= Document extract =
☆ ☆ ☆
A few questions might arise after you read this.

Why is it OK to delete blobs data after 18 days? How would users access older blobs?

Rollups publish cryptographic commitments to their transaction data on chain and simultaneously make the underlying transaction data available through data blobs. This arrangement allows independent provers to verify the accuracy of commitments or challenge incorrect data if necessary. At the network level, consensus clients temporarily store these data blobs and attest that the data has been propagated and made available across the Ethereum network. To prevent nodes from becoming excessively large and resource intensive over time, this data is automatically pruned after 18 days. The attestations provided by consensus clients guarantee that provers had adequate time and access to verify or challenge data during this period. After pruning, the actual data can continue to be stored off chain by rollup operators, users, or other third parties.

There are several practical methods for storing and making historical data easily accessible in the long term. For instance, application-specific protocols (such as individual rollups) can require their own nodes to retain the historical data relevant specifically to their applications. Since historical data loss poses no risk to Ethereum itself, only to individual applications, it makes sense for each application to independently manage its data storage. Other potential solutions include using decentralized systems like BitTorrent—for instance, to regularly generate and distribute daily snapshots of blob data—or leveraging Ethereum's Portal Network, which can be expanded to support historical data storage. Additionally, services such as block explorers, API providers, or third-party indexing platforms like The Graph are likely to maintain comprehensive archives. Finally, individual researchers, hobbyists, or academic institutions conducting data analysis could also keep complete historical records locally, benefiting from the convenience and performance gains of direct access to the data.

Wouldn't it be better to reduce the costs in the normal transaction's calldata instead of having 1 MB bandwidth per slot dedicated to blobs?
☆ ☆ ☆
= Information provided =
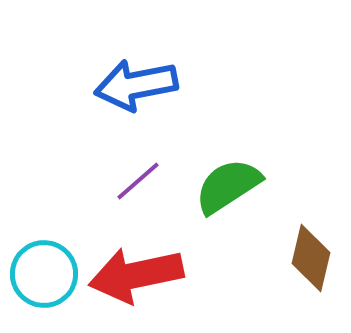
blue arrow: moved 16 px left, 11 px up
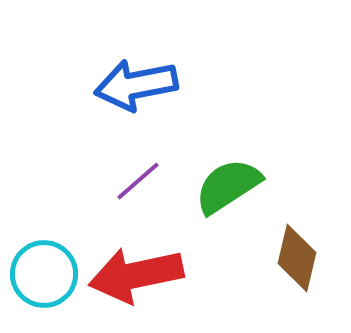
brown diamond: moved 14 px left
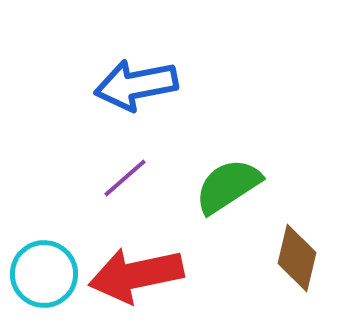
purple line: moved 13 px left, 3 px up
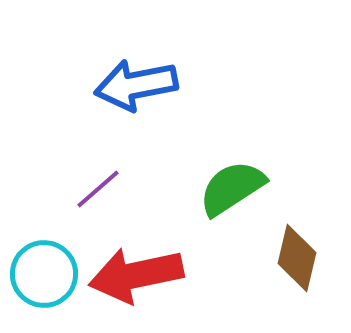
purple line: moved 27 px left, 11 px down
green semicircle: moved 4 px right, 2 px down
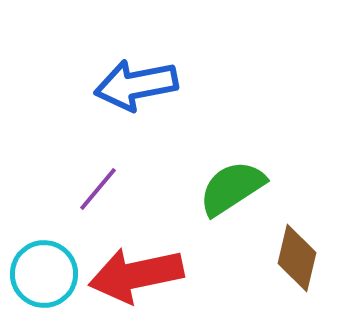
purple line: rotated 9 degrees counterclockwise
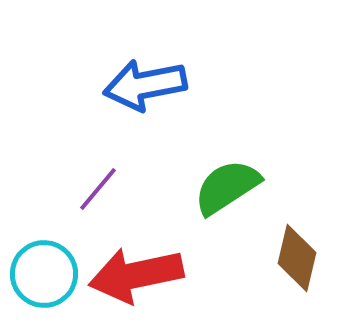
blue arrow: moved 9 px right
green semicircle: moved 5 px left, 1 px up
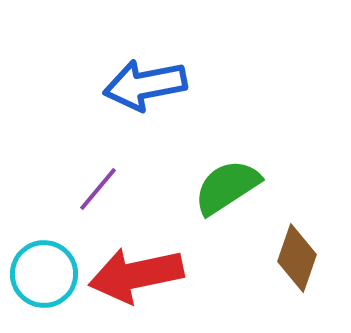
brown diamond: rotated 6 degrees clockwise
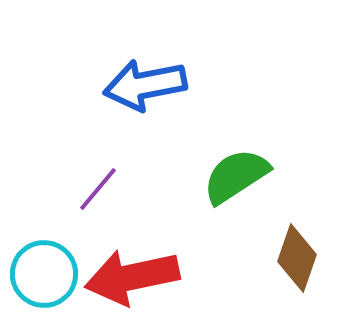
green semicircle: moved 9 px right, 11 px up
red arrow: moved 4 px left, 2 px down
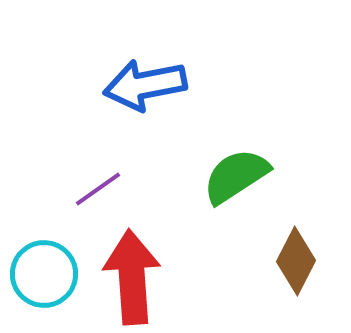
purple line: rotated 15 degrees clockwise
brown diamond: moved 1 px left, 3 px down; rotated 8 degrees clockwise
red arrow: rotated 98 degrees clockwise
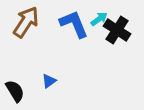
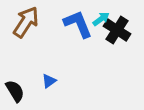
cyan arrow: moved 2 px right
blue L-shape: moved 4 px right
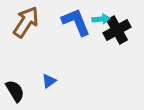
cyan arrow: rotated 30 degrees clockwise
blue L-shape: moved 2 px left, 2 px up
black cross: rotated 28 degrees clockwise
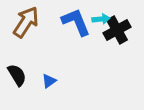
black semicircle: moved 2 px right, 16 px up
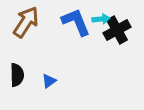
black semicircle: rotated 30 degrees clockwise
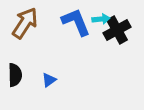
brown arrow: moved 1 px left, 1 px down
black semicircle: moved 2 px left
blue triangle: moved 1 px up
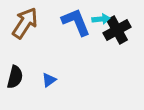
black semicircle: moved 2 px down; rotated 15 degrees clockwise
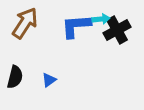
blue L-shape: moved 4 px down; rotated 72 degrees counterclockwise
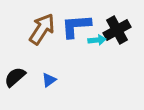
cyan arrow: moved 4 px left, 21 px down
brown arrow: moved 17 px right, 6 px down
black semicircle: rotated 145 degrees counterclockwise
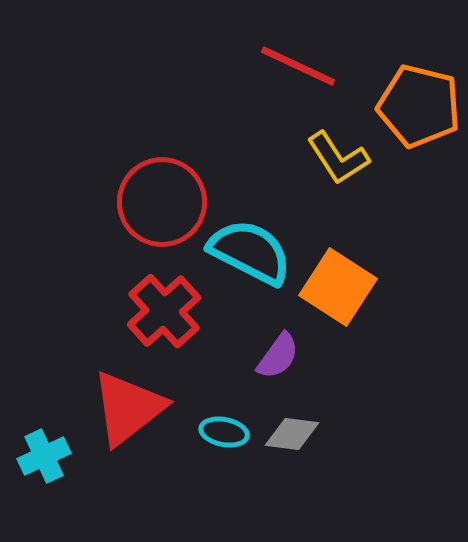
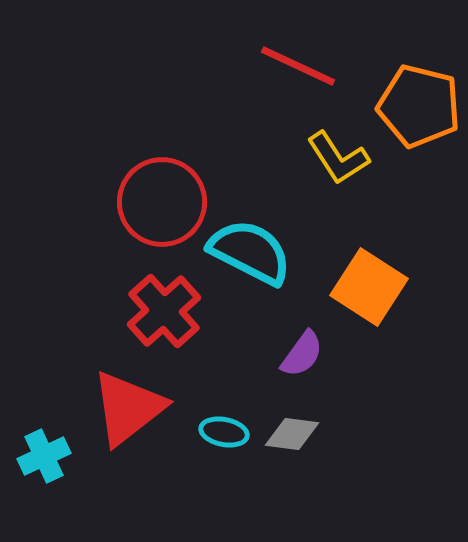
orange square: moved 31 px right
purple semicircle: moved 24 px right, 2 px up
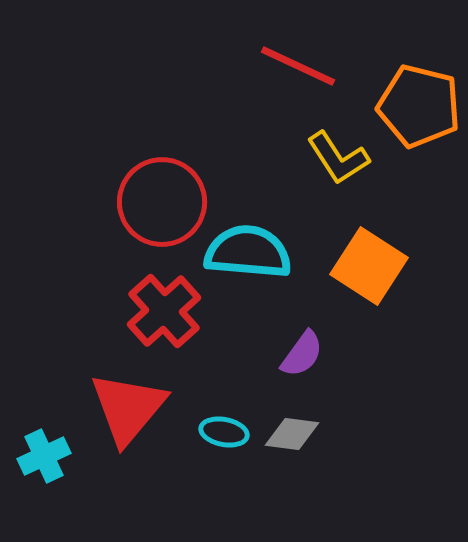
cyan semicircle: moved 2 px left; rotated 22 degrees counterclockwise
orange square: moved 21 px up
red triangle: rotated 12 degrees counterclockwise
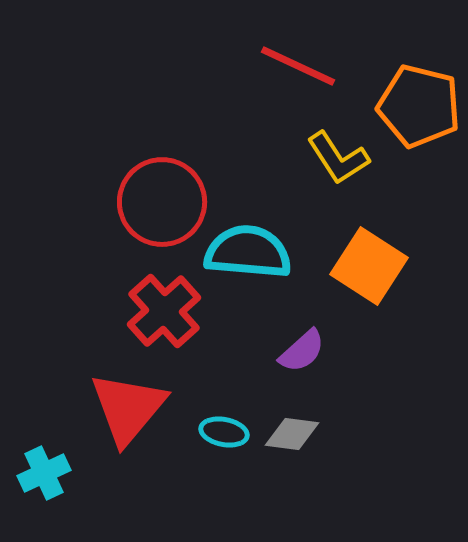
purple semicircle: moved 3 px up; rotated 12 degrees clockwise
cyan cross: moved 17 px down
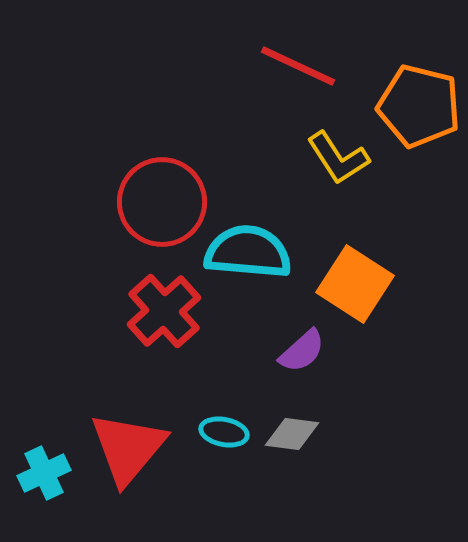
orange square: moved 14 px left, 18 px down
red triangle: moved 40 px down
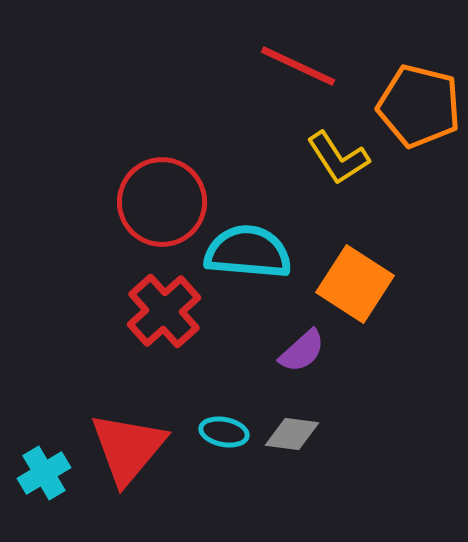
cyan cross: rotated 6 degrees counterclockwise
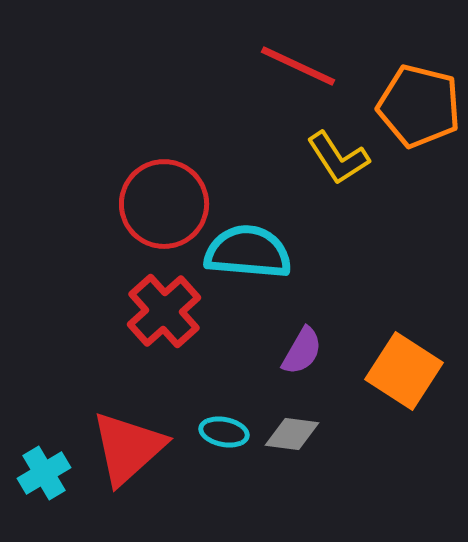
red circle: moved 2 px right, 2 px down
orange square: moved 49 px right, 87 px down
purple semicircle: rotated 18 degrees counterclockwise
red triangle: rotated 8 degrees clockwise
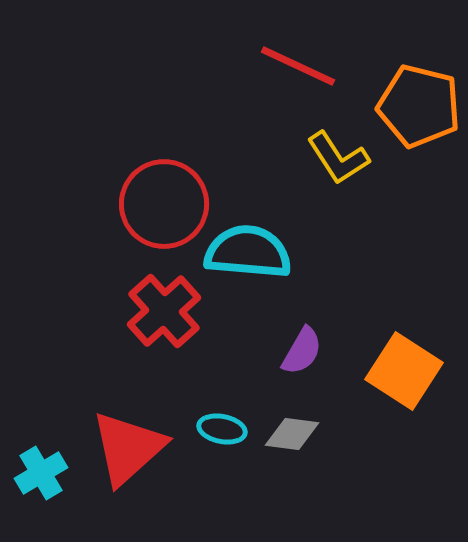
cyan ellipse: moved 2 px left, 3 px up
cyan cross: moved 3 px left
☆ ☆ ☆
= Given problem =
Write what comes next in the Ethereum blob data text, picking up after its final line. The records have no connection to the Ethereum blob data text.

= Answer to the exercise =
The issue here relates to the difference between the average load on the Ethereum network and its worst-case (peak) load. Currently, Ethereum blocks average about 90 KB, although the theoretical maximum block size, achieved if all 36 million gas in a block were used entirely for calldata,⁷ is approximately 2 MB. Ethereum has occasionally processed blocks nearing this maximum size without major issues. However, if we simply lowered the gas cost of calldata tenfold while the average block size remained manageable, the potential worst-case block size would surge to around 20 MB, overwhelming the Ethereum network.

⁷

Calldata refers to the portion of a transaction containing data that isn't executed directly but is posted on chain primarily for record-keeping and verification purposes.

Ethereum's current gas-pricing model makes it difficult to separately manage average-load and worst-case scenarios because the ratio between these two depends on how users distribute their gas expenditure across calldata and other resources. As a result, Ethereum must price gas based on worst-case scenarios, artificially limiting average load below what the network can comfortably support. By introducing a multidimensional fee market, where gas pricing explicitly distinguishes between different resource types, we can better align average network usage with its actual capacity, safely accommodating more data per block. Proto-danksharding and EIP-4488 are two proposals designed specifically to address this issue by improving Ethereum's gas-pricing model.

Warning

EIP-4488 should not be confused with EIP-4844 (thanks for the not-at-all confusing numbers in these EIPs). EIP-4488 is an earlier, simpler attempt to solve the same problem of average-case/worst-case load mismatch. It is currently stagnant, so it will probably never be implemented. EIP-4844, on the other hand, is already live.

An ulterior motive is that the end goal is to allow nodes to not download all the blobs of data. This is possible with blobs but can't be done with calldata.

Tip

You may have many more questions. For answers, see the full listing of further readings at the end of this chapter.

Stateless Ethereum

The ability to run Ethereum nodes on modest hardware is crucial for achieving genuine decentralization. This is because operating a node enables users to independently verify blockchain information through cryptographic checks rather than relying on third parties. Running a node also allows users to submit transactions directly to Ethereum's P2P network without intermediaries. If these benefits are limited only to users with expensive equipment, true decentralization cannot be achieved. Therefore, Ethereum nodes must have minimal processing and memory requirements, ideally capable of running on everyday hardware like mobile phones, microcomputers, or inconspicuously on home computers.

Today, high disk space requirements are the primary obstacle preventing widespread access to Ethereum node operation. The main reason for this is the need to store Ethereum's extensive state data, which is important for correctly processing new blocks and transactions.

While cheaper hard drives can store older data, they are typically too slow to manage incoming blocks efficiently. Merely making storage cheaper or more efficient offers only temporary relief because Ethereum's state data growth is effectively unbounded; storage needs will continuously increase, forcing technological improvements to constantly keep pace. A more sustainable approach involves developing new client methods for verifying blocks and transactions that don't rely on retrieving data from local storage.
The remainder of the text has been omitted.